+++ Given text +++
This method runs a series of quality control steps on genetic variants, including missing data analysis, genotype calling assessment, Hardy-Weinberg equilibrium testing, and variant filtering based on specified thresholds.
- Parameters:
variant_params (dict) –
Dictionary containing quality control parameters with the following keys:
- ’chr-y’bool or str
Flag for chromosome Y analysis
- ’miss_data_rate’float
Threshold for missing data rate filtering
- ’diff_genotype_rate’float
Threshold for differential genotype call rate between cases/controls
- ’hwe’float
Hardy-Weinberg equilibrium p-value threshold
- ’maf’float
Minor allele frequency threshold for variant filtering
- ’geno’float
Genotype call rate threshold for variant filtering
- Returns:
This method performs quality control operations in-place and does not return any values.
- Return type:
None
Notes
The pipeline executes the following steps in order:
Missing data rate computation (sex-stratified analysis)
Case/control nonrandom missingness test
Hardy-Weinberg equilibrium test
Identification of variants failing QC thresholds
Removal of variants that failed quality control
Each step prints a colored status message indicating the current operation being performed.
+++ Dataset records +++
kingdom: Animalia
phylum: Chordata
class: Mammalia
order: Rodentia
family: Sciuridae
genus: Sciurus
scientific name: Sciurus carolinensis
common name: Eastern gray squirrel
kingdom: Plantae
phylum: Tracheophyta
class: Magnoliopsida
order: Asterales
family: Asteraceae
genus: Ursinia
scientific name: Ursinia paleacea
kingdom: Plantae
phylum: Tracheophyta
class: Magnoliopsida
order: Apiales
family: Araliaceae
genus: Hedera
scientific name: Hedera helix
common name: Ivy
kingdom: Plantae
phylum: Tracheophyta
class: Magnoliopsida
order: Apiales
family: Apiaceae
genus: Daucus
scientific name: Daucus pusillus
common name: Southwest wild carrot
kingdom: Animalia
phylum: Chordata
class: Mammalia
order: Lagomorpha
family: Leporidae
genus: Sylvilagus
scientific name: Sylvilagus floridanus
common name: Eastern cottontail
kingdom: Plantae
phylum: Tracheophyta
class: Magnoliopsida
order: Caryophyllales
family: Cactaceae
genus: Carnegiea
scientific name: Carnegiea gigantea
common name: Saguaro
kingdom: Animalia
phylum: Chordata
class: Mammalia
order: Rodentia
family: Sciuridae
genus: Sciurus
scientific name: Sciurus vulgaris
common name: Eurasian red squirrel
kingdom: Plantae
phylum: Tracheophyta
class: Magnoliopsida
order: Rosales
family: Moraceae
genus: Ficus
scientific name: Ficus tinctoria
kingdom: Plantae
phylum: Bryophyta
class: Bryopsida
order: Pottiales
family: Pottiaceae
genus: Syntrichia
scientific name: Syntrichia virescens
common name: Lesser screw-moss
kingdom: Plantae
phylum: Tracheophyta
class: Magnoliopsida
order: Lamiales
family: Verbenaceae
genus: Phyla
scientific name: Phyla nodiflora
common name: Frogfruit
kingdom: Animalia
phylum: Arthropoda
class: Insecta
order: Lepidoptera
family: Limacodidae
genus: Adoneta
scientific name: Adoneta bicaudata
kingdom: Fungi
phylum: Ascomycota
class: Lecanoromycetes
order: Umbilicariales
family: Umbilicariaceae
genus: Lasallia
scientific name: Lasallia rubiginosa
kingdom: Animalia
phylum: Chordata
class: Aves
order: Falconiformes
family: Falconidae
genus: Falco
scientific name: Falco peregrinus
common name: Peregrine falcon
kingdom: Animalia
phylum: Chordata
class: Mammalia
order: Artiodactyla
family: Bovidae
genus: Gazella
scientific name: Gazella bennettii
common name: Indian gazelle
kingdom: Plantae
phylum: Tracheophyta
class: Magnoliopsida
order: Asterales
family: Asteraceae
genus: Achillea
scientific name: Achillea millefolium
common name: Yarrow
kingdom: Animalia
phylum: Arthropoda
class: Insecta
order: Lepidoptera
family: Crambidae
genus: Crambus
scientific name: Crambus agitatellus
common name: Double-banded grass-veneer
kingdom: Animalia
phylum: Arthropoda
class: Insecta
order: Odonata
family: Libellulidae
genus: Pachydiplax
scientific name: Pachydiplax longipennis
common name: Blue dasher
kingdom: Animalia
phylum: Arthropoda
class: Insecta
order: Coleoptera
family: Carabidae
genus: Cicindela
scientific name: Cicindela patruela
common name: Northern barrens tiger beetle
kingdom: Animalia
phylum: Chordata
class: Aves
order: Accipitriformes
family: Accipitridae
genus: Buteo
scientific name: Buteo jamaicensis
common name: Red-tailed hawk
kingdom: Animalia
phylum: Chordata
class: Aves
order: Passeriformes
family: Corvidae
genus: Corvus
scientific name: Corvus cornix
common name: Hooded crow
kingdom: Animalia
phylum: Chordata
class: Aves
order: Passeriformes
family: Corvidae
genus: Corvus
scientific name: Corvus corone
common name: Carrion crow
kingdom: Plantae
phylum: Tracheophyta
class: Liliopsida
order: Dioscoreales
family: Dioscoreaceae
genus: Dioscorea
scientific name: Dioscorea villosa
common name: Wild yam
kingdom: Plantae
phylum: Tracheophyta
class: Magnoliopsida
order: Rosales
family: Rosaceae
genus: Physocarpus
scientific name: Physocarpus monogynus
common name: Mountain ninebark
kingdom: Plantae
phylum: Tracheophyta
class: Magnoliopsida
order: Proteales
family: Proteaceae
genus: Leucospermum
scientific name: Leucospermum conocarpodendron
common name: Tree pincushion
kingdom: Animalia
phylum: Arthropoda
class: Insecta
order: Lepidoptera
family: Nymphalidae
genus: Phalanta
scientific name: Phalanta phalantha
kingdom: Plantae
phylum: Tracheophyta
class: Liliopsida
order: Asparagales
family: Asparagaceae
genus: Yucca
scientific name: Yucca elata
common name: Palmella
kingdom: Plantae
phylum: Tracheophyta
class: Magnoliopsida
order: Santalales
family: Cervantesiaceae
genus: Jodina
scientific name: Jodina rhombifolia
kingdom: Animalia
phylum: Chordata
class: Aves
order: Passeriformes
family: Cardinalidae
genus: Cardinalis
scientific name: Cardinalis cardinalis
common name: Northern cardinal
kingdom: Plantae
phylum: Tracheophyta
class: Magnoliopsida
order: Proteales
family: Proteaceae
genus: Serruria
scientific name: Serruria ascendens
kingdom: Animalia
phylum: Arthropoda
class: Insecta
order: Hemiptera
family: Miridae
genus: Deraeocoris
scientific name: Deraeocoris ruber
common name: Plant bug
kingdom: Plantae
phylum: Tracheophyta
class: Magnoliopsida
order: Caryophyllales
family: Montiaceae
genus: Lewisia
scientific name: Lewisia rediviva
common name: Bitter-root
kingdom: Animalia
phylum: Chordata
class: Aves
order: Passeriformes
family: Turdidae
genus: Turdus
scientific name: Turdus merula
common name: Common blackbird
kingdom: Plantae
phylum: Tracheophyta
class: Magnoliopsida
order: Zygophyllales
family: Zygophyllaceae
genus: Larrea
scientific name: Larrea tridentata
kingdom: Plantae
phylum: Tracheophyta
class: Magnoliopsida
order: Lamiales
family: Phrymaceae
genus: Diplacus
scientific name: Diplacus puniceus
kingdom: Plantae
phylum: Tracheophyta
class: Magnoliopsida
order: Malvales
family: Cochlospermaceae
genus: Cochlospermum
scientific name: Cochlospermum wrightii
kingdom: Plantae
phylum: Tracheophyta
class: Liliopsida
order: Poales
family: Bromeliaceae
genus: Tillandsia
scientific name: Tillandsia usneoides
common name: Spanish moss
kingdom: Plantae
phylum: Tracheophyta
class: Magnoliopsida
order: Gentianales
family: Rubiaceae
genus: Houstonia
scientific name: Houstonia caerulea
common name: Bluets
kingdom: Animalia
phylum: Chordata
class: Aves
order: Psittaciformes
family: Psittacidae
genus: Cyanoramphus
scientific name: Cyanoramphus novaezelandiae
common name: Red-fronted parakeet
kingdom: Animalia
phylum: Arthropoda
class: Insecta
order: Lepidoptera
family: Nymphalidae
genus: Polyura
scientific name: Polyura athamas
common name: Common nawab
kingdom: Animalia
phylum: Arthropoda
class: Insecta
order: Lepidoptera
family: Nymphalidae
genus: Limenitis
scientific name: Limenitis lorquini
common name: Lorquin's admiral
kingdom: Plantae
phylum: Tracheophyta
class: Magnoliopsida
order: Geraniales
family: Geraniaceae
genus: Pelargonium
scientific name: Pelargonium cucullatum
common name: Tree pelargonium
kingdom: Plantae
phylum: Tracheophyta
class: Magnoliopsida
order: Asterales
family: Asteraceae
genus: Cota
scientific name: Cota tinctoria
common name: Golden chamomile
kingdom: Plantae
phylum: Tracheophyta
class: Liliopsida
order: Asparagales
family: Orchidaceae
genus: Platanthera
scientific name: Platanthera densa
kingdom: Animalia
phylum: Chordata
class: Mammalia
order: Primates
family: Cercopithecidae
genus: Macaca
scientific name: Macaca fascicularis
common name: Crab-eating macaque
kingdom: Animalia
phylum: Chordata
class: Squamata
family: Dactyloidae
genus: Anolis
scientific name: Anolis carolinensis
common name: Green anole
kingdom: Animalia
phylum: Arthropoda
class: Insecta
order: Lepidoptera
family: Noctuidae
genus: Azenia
+++
Write down the part of the method description starting with "This method runs" and going on through "on specified thresholds.", word for word. The listing is separate material, apart from the method description.

This method runs a series of quality control steps on genetic variants, including missing data analysis, genotype calling assessment, Hardy-Weinberg equilibrium testing, and variant filtering based on specified thresholds.